Deputy leader Peter Brown said the increase in superannuation due on April 1 next year was "a significant bauble".
So too was the Golden Age concession card that would be developed for senior citizens.
"I can't think of anything better than that as a significant good bauble. We have had baubles that will create higher wages and lower company taxes and help grow our exports."
Mr Peters was absent at an Apec meeting in Korea so Mr Brown was speaking for the party in the first major debate of the new Parliament.
National leader Don Brash said Mr Peters was "totally unsuited" to the job - though based on well-placed sources, the Herald reported in July that National had earmarked the role for Mr Peters if it had gone into a coalition with him.
Mr Peters is a minister outside the Cabinet and will represent Government policy only in his areas of responsibility: foreign affairs, senior citizens and racing.
He has the right to attack other ministers on their portfolios.
Members of Mr Peters' caucus were unhappy at the arrangement and one, Doug Woolerton, resigned as party president.
Dr Brash suggested that the law banning party-hopping that Mr Peters is to revive was more appropriately named "the Winston Peters Party Stabilisation Bill - although I have heard rumours that it might be renamed the Save Winston's (Lack of Integrity) Baubles Bill".
Dr Brash referred throughout to the Labour-New Zealand First Government, although Mr Peters maintains he is not part of Government.
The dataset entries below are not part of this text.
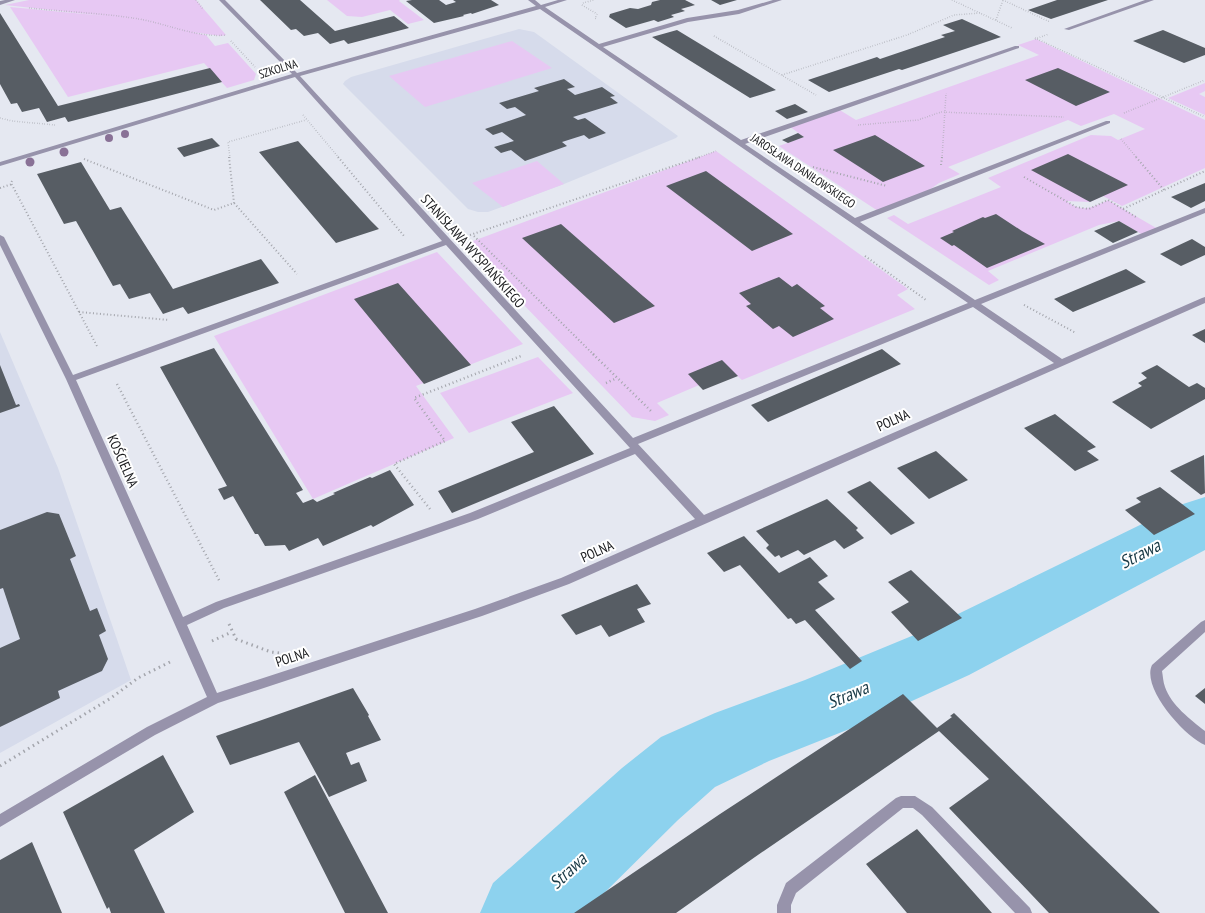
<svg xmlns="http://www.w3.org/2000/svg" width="1205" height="913" viewBox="0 0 1205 913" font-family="'PT Sans Narrow',sans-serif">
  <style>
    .built { fill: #d6dbeb }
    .green { fill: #e7c8f3 }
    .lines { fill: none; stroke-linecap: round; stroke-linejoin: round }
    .river { fill: #8dd2ee; fill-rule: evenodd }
    .building { fill: #575d64 }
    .path-far3 { stroke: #a3a5ac; stroke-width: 1.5; stroke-dasharray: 0.5 2; stroke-linecap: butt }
    .path-far2 { stroke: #a3a5ac; stroke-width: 2; stroke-dasharray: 1 2.5; stroke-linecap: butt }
    .path-far1 { stroke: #a3a5ac; stroke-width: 2.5; stroke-dasharray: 1 3; stroke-linecap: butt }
    .path { stroke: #a3a5ac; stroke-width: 3; stroke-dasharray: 1.5 4; stroke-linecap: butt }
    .minor { fill: #9793ab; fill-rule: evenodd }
    .tree { fill: #897196 }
    .labels { text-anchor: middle; stroke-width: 4; stroke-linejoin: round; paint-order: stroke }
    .far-street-label { font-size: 12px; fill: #191a1d; stroke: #fff }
    .street-label { font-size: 14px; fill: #191a1d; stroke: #fff }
    .near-water-label { font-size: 18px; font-style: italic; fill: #183945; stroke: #fff }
  </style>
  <rect width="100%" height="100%" fill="#e5e8f1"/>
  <path class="built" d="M519,29l15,3 144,104 -2,2 -112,46 -76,28h-10l-10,-3 -125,-125 2,-3 6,-4z
    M0,332l58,136 73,212 -131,73z"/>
  <path class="green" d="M29,0h167l30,35 -5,1 -30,-4 15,3 9,11 13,-3 28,31 -2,6 -27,8 -23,-25 -136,34 -58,-90 96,9 -101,-11z
    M327,0h73l-1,1 25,19 -16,4 -18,-14 -28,7 -15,-1z
    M1036,39l169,81v48l-83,38 -19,-10 -13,6 -24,-1c17,12 25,7 42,-1l50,29 -15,6 -24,-14 -20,4 -111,46 11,9 -10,5 -102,-67 7,-3 14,9 93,-37 -13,-9 103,-43 20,1 7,4 27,-11 -31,-15 -33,12 -13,-6 -120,47 12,7 -21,9 -14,10 -47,18 -99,-65 25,-9 -15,-11 49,-17 18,11 183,-65 -21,-10z
    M512,41l40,27 -127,39 -36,-31z
    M1205,83v8l-6,3 6,3v18l-37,-17z
    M716,151l192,138 -11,6 18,14 -173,71 -10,-9 -75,32 12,12 -14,6 -23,-4 -167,-173z
    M537,161l27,23 -61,23 -31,-24z
    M437,252l86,92 -107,42 38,52 -141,61 -99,-163z
    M538,357l35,36 -104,40 -29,-40z"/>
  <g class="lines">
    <path class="river" d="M1205,497v53l-236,125 -112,51 -88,35 -54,26 -37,33 -94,93h-104l13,-30 129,-115 39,-31 54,-24 90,-33 114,-47 264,-129z"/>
  </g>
  <path class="building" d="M260,0h40l35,31 59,-15 15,12 -61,16 -4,-4 -14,4 -12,-11 -14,3 -8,-7 -5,1z
    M412,0h27l7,5 10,-3 -3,-2h38l8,5 -27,9 -1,-1 -8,2 1,1 -30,7 -28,-22z
    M660,0h25l10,5 -14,4 4,2 -14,4 3,2 -16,5 -4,-2 -28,8 -17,-11 1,-3 20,-6 8,1 13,-4 1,-3z
    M711,0h26l-17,5z
    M1057,0h51l-57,19 -23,-9z
    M0,13l58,93 152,-38 12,14 -154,40 -3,-5 -18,5 -8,-14 -17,4 -5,-9 -6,1 -11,-20z
    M962,19l39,18 -99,33 -3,-1 -70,23 -21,-12 69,-23 3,2 65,-22 -4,-2 14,-4 -12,-6z
    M677,30l99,60 -26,8 -98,-61z
    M1163,30l42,18v7l-21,8 -51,-22z
    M1058,68l52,24 -34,14 -51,-26z
    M564,79l11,8 -8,2 8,6 27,-8 13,9 -5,1 8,6 -45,14 5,3 7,-2 21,15 -17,6 -5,-4 -22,7 5,4 -42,15 -14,-11 -10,3 -7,-6 20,-6 -12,-9 -9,3 -8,-6 41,-14 -11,-8 -8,2 -8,-6 40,-12 -5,-3z
    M795,104l13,8 -21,7 -12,-8z
    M798,133l6,4 -16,6 -6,-3z
    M875,135l50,31 -42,16 -50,-32z
    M212,138l8,8 -36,11 -7,-9z
    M298,141l72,79 9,9 -43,14 -77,-91z
    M1068,154l60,31 -38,17 -59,-32z
    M81,162l29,48 11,-3 52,82 88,-30 18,24 -91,31 -5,-7 -20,7 -13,-21 -21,6 -9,-15 -7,2 -37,-65 -12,3 -27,-50z
    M706,171l87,63 -41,17 -86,-65z
    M1205,183v18l-14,7 -20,-11z
    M996,214l26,17 23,13 -58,24 -33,-23 -2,1 -12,-8 14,-6 -2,-1 31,-14 2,1z
    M1119,221l19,11 -25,11 -19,-12z
    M561,224l82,72 12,10 -41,17 -92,-85z
    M1192,239l13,8v8l-24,11 -21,-12z
    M1126,269l20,13 -73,30 -19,-13z
    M779,277l13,10 5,-3 28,22 -5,2 14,11 -41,18 -14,-11 -6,3 -27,-23 5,-2 -12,-11z
    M398,283l73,82 -47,19 -70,-85z
    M1205,329v14l-13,-8z
    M214,348l89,142 -7,3 7,10 10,-4 4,3 18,-8 -2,-1 37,-16 2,1 18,-8 24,35 -41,22 -2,-2 -48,21 -5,-8 -29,13 -4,-6 -20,1 -7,-12h-3l-22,-38 -9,4 -6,-11 9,-3 -67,-119z
    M882,349l19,15 -133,58 -17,-17z
    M722,360l16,16 -35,14 -15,-16z
    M0,365l16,40 3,-1 1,2 -20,7z
    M1157,365l32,22 8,-4 8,5v11l-54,30 -39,-27 30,-16 -4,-3 9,-5 -6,-5z
    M554,406l40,48 -142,59 -14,-22 96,-39 -23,-30z
    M1055,414l41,33 -9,4 12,9 -24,11 -51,-43z
    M936,451l32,29 -39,19 -32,-31z
    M1204,455l1,38 -4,2 -31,-24z
    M870,481l45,42 -24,12 -44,-43z
    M1160,487l35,27 -41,21 -29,-25 16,-8 -5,-4z
    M827,499l31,29 -2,2 8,8 -20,11 -9,-9 -31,15 -6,-5 -17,8 -2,-3 -4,2 -9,-9 3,-3 -13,-14z
    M47,512l12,2 17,42 -6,3 20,52 7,-3 9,23 -7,4 9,24 -6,12 -44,20 2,7 -60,29v-79l20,-9 -17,-51 -3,1v-59z
    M744,536l35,37 31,-16 18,19 -10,6 17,17 -20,11 47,51 -12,8 -45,-49 -9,4 -5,-6 -3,1 -48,-54 -16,7 -17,-19z
    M911,570l51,48 -44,23 -27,-29 18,-10 -21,-20z
    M637,584l14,20 -14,5 8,13 -36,15 -8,-12 -25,10 -15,-20z
    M353,688l16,27 -1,1 13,24 -35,13 5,12 8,-3 8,19 -38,16 -30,-55 -69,23 -14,-29z
    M1205,688v16l-10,-8z
    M903,694l34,34 15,-11 -2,-1 4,-3 206,200h-111l-100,-105 40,-29 -50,-48 -184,126 -79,56h-102l146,-99z
    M163,755l31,57 -60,38 31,63h-54l-2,-6 -2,2 -44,-97z
    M315,775l73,138h-43l-61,-121z
    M917,829l75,84h-85l-41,-49z
    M32,842l30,71h-62v-53z"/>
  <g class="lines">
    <path class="path-far3" d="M196,0l7,9
      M952,0l60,28
      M1003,0l47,22
      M583,3l11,-3
      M582,5l15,9 -2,4 2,1
      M29,8c37,4 74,5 110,11 29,5 57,19 87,16
      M996,20l7,-20
      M714,36l102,59
      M1035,38l170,79
      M1035,39l14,-5
      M231,41l24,26
      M782,75l125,-40 47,-20 26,-2
      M1124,113l81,-33
      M303,115l36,43
      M0,118l12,3 43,4
      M858,125l60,-5 23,-8 123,5
      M1121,139l16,19
      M230,158l-2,-16 78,-22
      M697,158l19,-7
      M942,158l4,-65"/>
    <path class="path-far2" d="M229,157l5,46
      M338,157l66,79
      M1136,157l28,33
      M84,159l130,51 20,-7 63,71
      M941,165l1,-8
      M813,167l74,19
      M1024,177l52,30 13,2 19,-9 15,9 82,-38
      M12,181l-1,2 87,165
      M0,188l12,-4
      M1123,209l13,8
      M470,235l230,-78
      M474,236l120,119
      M865,256l61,44
      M1024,305l52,28
      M79,312l90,8"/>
    <path class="path-far1" d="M593,354l58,57
      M606,383l11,-5
      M117,384l103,198
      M430,509l-36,-45 51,-23 -31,-43 107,-42"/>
    <path class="path" d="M229,624l7,15 35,13 8,1
      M212,641l20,-9
      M0,766l111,-68 27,-20 34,-17"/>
    <path class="minor" d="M5,0h10l-15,5v-4z
      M219,0h6l72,73 239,-67 -8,-6h7l6,5 17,-5h9l-22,7 54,37 88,-26 51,-8 35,-10h9l-43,14 -51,8 -85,25 138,93 274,-94h4v2l-274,96 110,74 251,-97h4v2l-250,99 115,78 230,-92v5l-224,91 81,55 140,-61 3,-1v6l-636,281 -87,32 -264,87 -63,32 -155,92v-13l147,-87 60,-30 -141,-318 -66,-134v-10l4,2 69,138 369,-134 -147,-164 -295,89v-4l292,-88zM540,9l428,294 -335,135 -333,-362zM446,245l184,203 -160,65 -254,89 -33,15 -107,-237zM973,307l81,56 -350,152 -66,-71zM635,454l60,65 -134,59 -86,31 -258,84 -30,-68 37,-17 254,-89z
      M1145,0h9l-85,30 -5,-1z
      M1205,620v12l-43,39c1,5 1,11 3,16 6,18 26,33 40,44v14c-20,-8 -64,-57 -53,-80l49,-43z
      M901,796h14l17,11 98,101 2,5h-17l-93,-98 -9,-7h-10l-107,85 -5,12v8h-14v-8l9,-22 110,-85z"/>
  </g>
  <g class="tree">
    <circle cx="125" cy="134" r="4"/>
    <circle cx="109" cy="138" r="4"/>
    <circle cx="64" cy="152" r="4.5"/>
    <circle cx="30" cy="162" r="4.5"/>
  </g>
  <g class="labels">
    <g class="far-street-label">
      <text transform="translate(278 69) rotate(-17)" y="4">SZKOLNA</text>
      <text transform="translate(803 171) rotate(34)" y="4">JAROSŁAWA DANIŁOWSKIEGO</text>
    </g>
    <g class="street-label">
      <text transform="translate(473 251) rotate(48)" y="5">STANISŁAWA WYSPIAŃSKIEGO</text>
      <text transform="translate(893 420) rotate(-24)" y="5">POLNA</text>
      <text transform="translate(123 461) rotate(66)" y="5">KOŚCIELNA</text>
      <text transform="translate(597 551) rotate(-24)" y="5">POLNA</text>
      <text transform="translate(292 657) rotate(-18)" y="5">POLNA</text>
    </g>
    <g class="near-water-label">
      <text transform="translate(1140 554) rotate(-27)" y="6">Strawa</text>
      <text transform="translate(848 695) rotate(-23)" y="6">Strawa</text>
      <text transform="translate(568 871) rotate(-43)" y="6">Strawa</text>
    </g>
  </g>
</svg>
He also discovered an old quote of Prime Minister Helen Clark in which she described New Zealand First as "the coalition partner from hell", "like a parasite, which feeds on its host and in the end becomes indistinguishable from it".
Dr Brash also said Helen Clark's pre-election statements on the cost of Labour's loans policy and denials that the Treasury had offered advice on it had been "a disgraceful and dishonest performance."